Özakman: Şimdi, Vahdettin padişah… Vahdettin böyle
zor bir dönemi, göğüsleyecek şekilde yetişmiş biri değil. Onun bu
büyük talihsizliği, Osmanlı devletinin de talihsizliği… Böyle bir
kültürü yok. Ama bütün kurtuluşu önce Allah’a sonra İngilizlere
mediun olacağınızı bütün politikanızı böyle götürürseniz sonunda
siz emparyalistlerin kuklası olursunuz ve milli mücadele karşısında
yer alırsınız. Tabi Atatürk ve arkadaşlarının idam edilmesini
onaylarsınanız millet ayağa kalkar! Yani çok ciddi bir din savaşı
yaşanıyor bir taraftan da.
Bunun özeti şudur; Mustafa Kemal ve arkadaşları padişahın
emrine aykırı olarak silahlandılar. Asileri tabii ki yok etmemiz
gerekirdi. Bunu biz yapamıyoruz.
ATATÜRK ARKADAŞLARINI SATTI MI?
Dündar: Atatürk bir devrimci, devrimler kolay
olmuyor. Son zamnalarda yüksek sesle dile getirilen iddialaradan
biri de Atatürk’ün dostlarını satan bir kişiliğe sahip olduğu
şeklinde. Bunu nasıl değerlendiriyorsunuz?
Özakman: Bunlar da yeni yalanlar… Atatürk
hiçbir arkadaşını satmamıştır! Atatürk’ün bazı arkadaşları
Atatürk’ü satmıştır. Daha doğrusu Türkiye’nin kurtuluiunu
satmışlardır. Kötü niyetle mi? Hayır… Ufukları çok dardı. Yani
Latin alfabesine geçileceği söylendiği zaman Kazım Karabekir olmaz
diyordu. Alt üst oluruz diyordu ama hiçbir şey de olmadı.
Karabekir, Fevzi Çakmak’a diyor ki; ‘Biz Anadolu’ya ilk
geçmiş olanlar sen ve İsmet de dahil, biz bir konsey olalım, her
şeyi bize danışın’ Cumhuriyet böyle olur mu? Tabi söz
konusu olmuyor. Yaklaşımları bu, çok hizmetleri geçmiş namuslu
dürüst askerler ama Atatürk’ün sade asker dediği insanlar. Çok az
kitap okumuşlar. Bir yerde Atatürk’ün devrimlerinin arkasında yer
almışlar.
ÖZAKMAN’IN GÖZÜYLE ‘İNSAN’ ATATÜRK
Uğur Dündar, Turgut Özakman’ın bakış açısıyla asıl insan olan
Atatürk’ün nasıl olduğunu sorunca, Özakman, kendi gözünden gördüğü
Atatürk’ü anlattı.
İşte Turgut Azakman’ın gözüyle Atatürk,
“Çok vefalı, çok terbiyeli, kadınlara karşı son derece saygılı,
Çapkınsa da istese bile o dönemde çapkınlık yapabilir mi?

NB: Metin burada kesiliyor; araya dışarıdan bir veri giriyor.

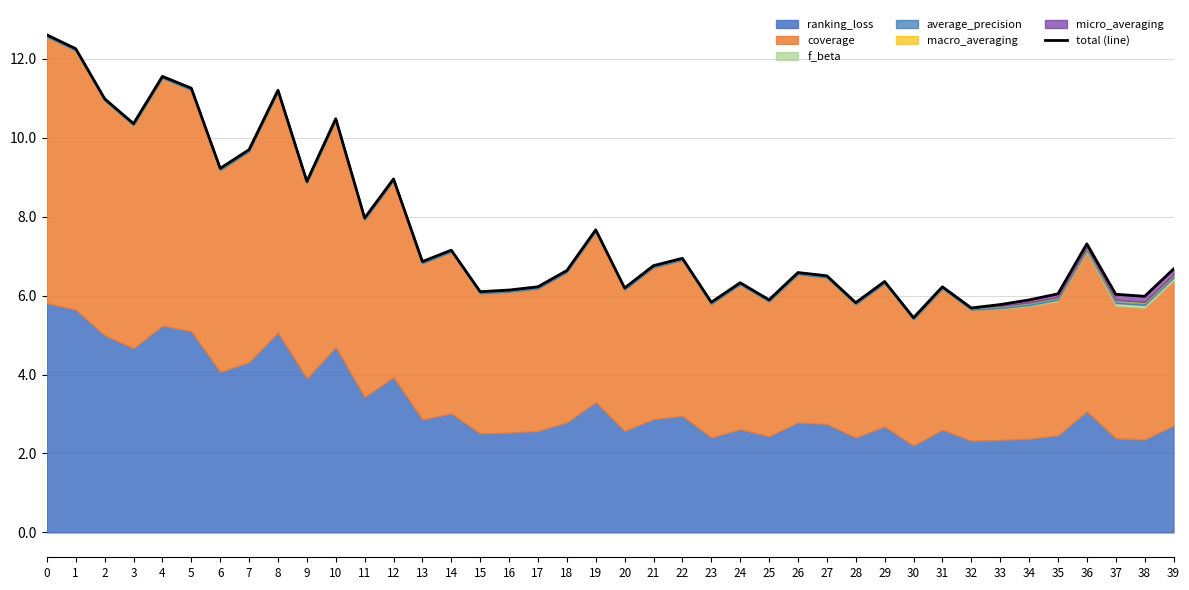

True or false: the data shows 5.9 at 34.

True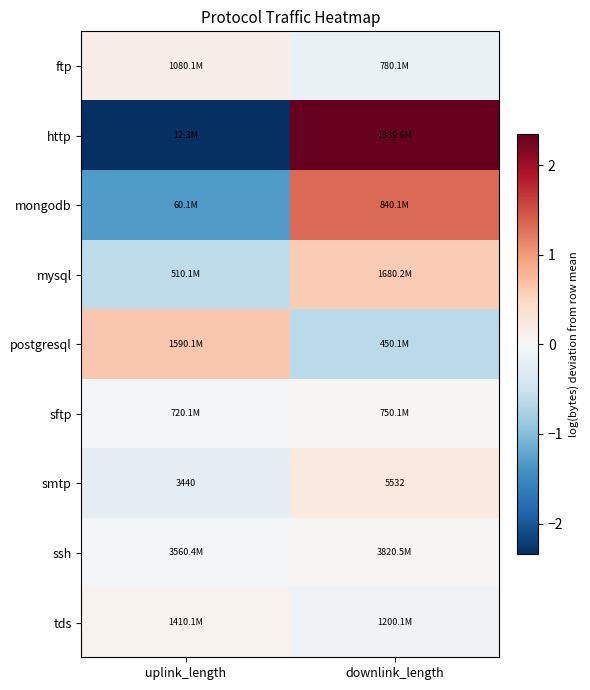

List the labels in order of smtp value, smallest first.

uplink_length, downlink_length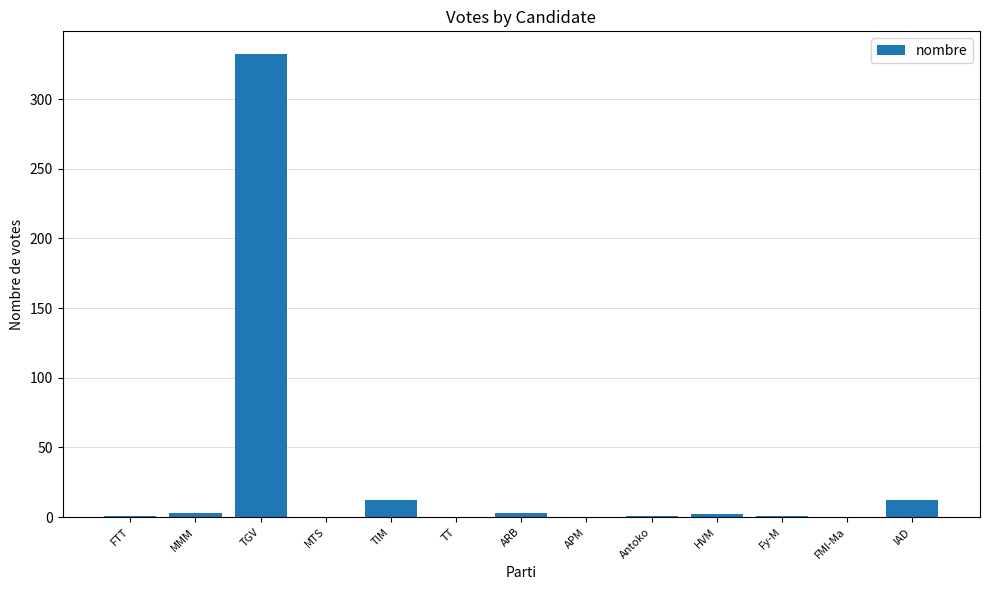

The value at MMM is 3. True or false?

True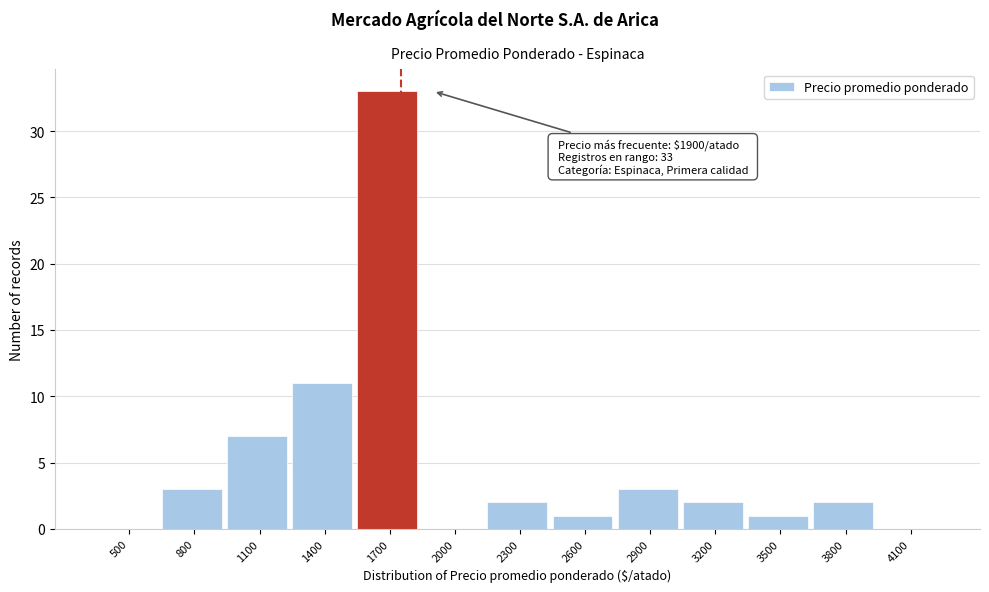

Reading left to right, what are all the values shown in this chart?

500=0	800=3	1100=7	1400=11	1700=33	2000=0	2300=2	2600=1	2900=3	3200=2	3500=1	3800=2	4100=0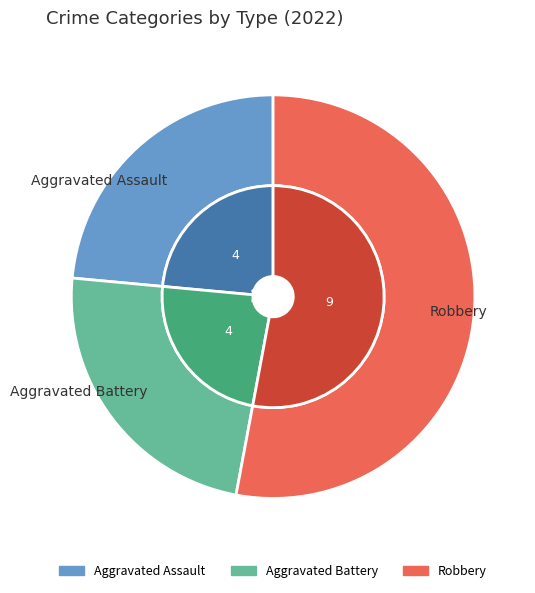

Approximately how many times larger is the value at Robbery compared to Aggravated Assault?

2.2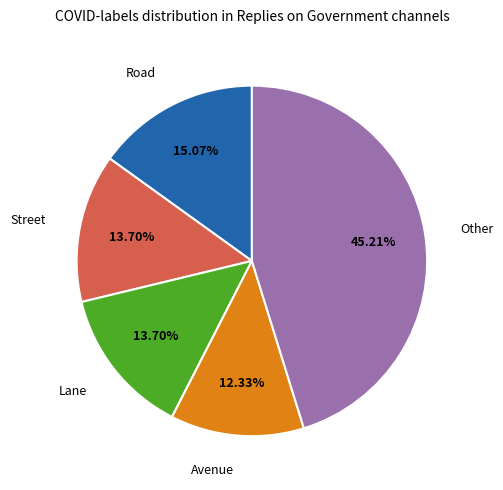

Does any single category account for the majority?

No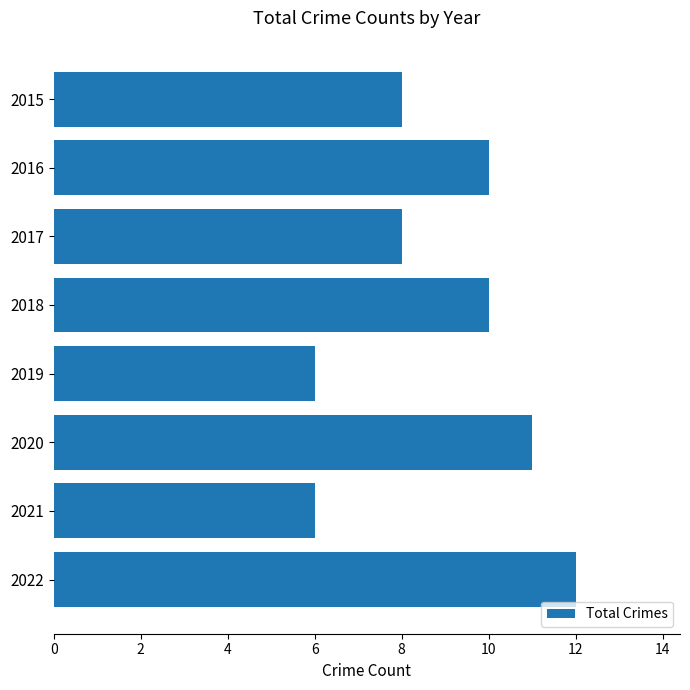

Approximately how many times larger is the value at 2015 compared to 2016?

0.8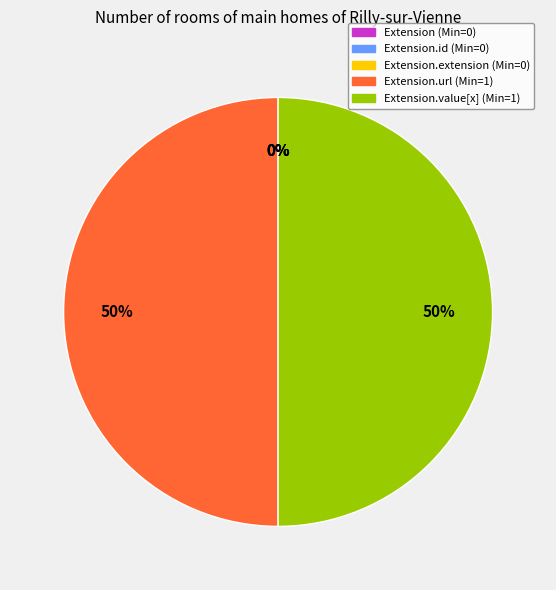

To the nearest percent, what is the average slice percentage?

20%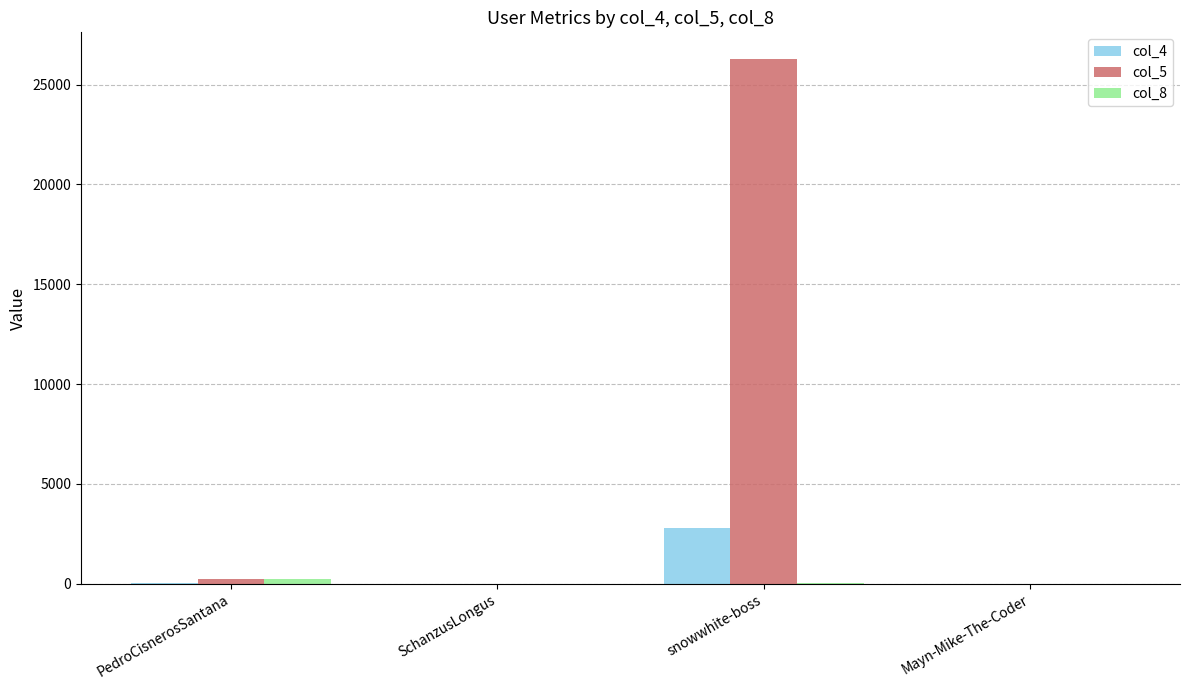

Where is col_5 nearest to the value 13151?

PedroCisnerosSantana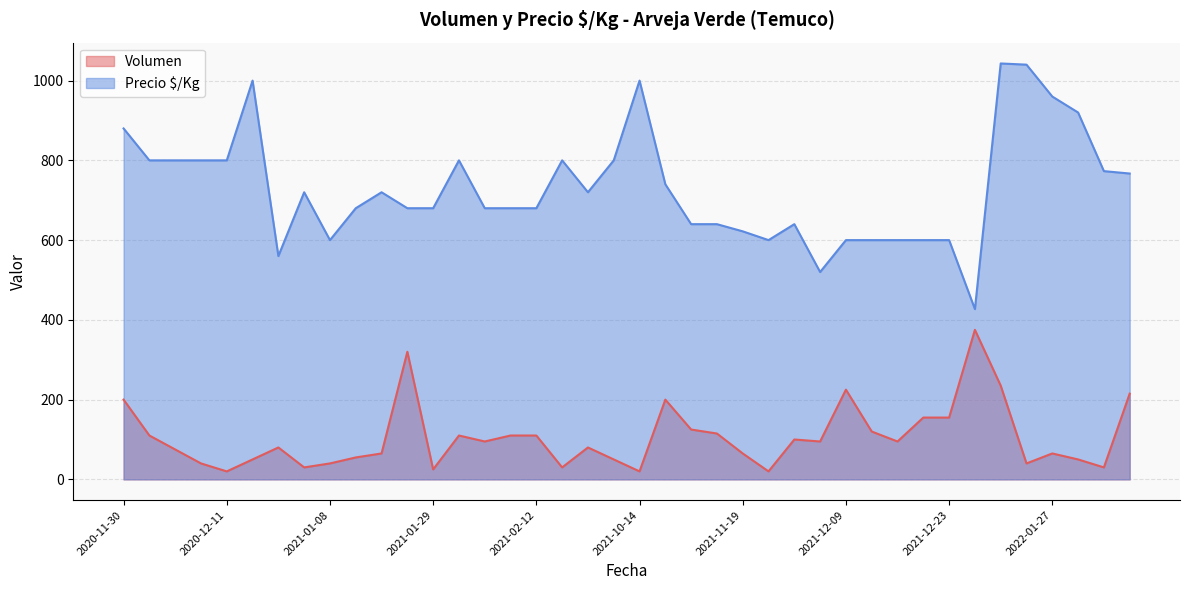

The Volumen series shows 20 at 2020-12-11. True or false?

True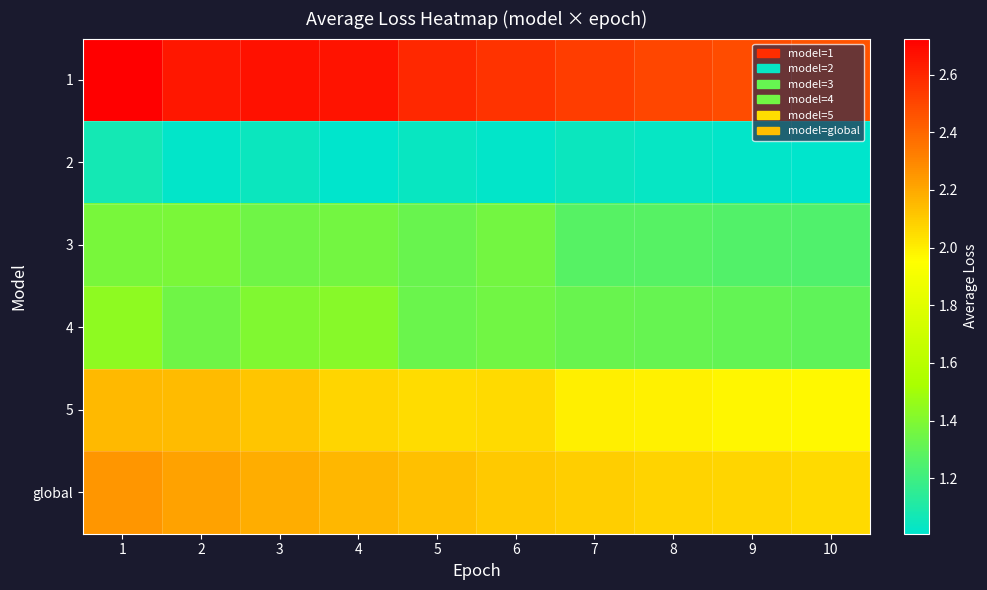

What is the total value across all series at 3?

10.8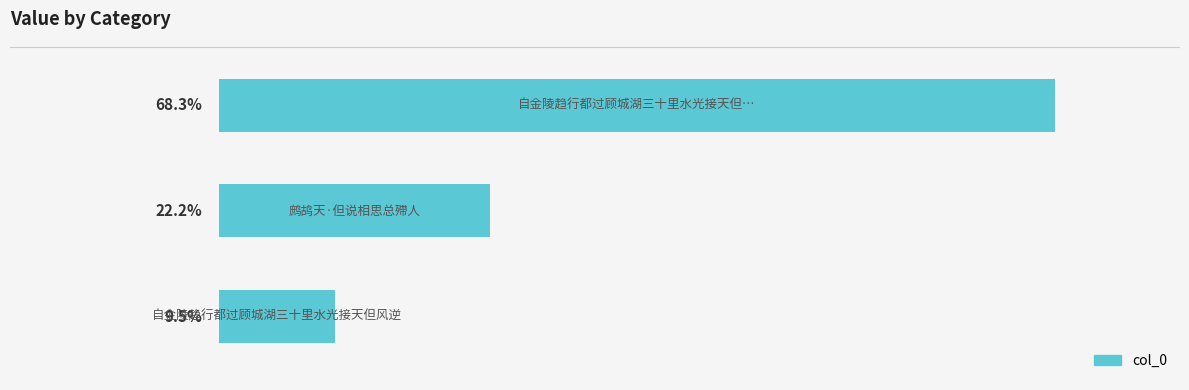

Rank the categories by value from highest to lowest.

0, 1, 2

Ama cumhurbaşkanı olduktan sonra bir takım hanımefendiler
Atatürk’e aygın baygın baktılarsa o da bunu reddetmemiş
olabilir. Bana sorarsa bu da helaldir.”
Dündar: Askeri yönüyle, devlet adamı yönüyle
nasıldı Atatürk?
Özakman: Çok ciddi bir askerdi, vazifede kimseyi
affetmiyor. Özel hayatında biraz muzip, biraz şakacı. Bunu
da bilin. Yani çok gülen, rahat keyifli bir adamdı. Hoyrat sözcüğü
Atatürk için söz konusu bile olamaz. Tavla oynar, iskambil
oynar, bilardoya merakı var. Her medeni insan gibi doğayı insanları
seviyor. Köpeği var… Küçük çocuklara çok büyük sevgisi var. Atı bir
hastalığa yakalanıyor. Atını öldürecekler. ‘Durun
öldürmeyin, ben bir vedalaşayım’ diyor. Gözleri dolarak atıyla
vedalaşıyor.
TARİHİNİZE İYİ ÇALIŞIN ÇAĞRISI
Özakman son sözlerinde Türk halkına seslendi; “Ne olur
tarihinize iyi çalışın, kulaktan dolma sözlere inanmayın. O zaman
devletimizin milletimizin büyüklüğünü anlayacaksınız.”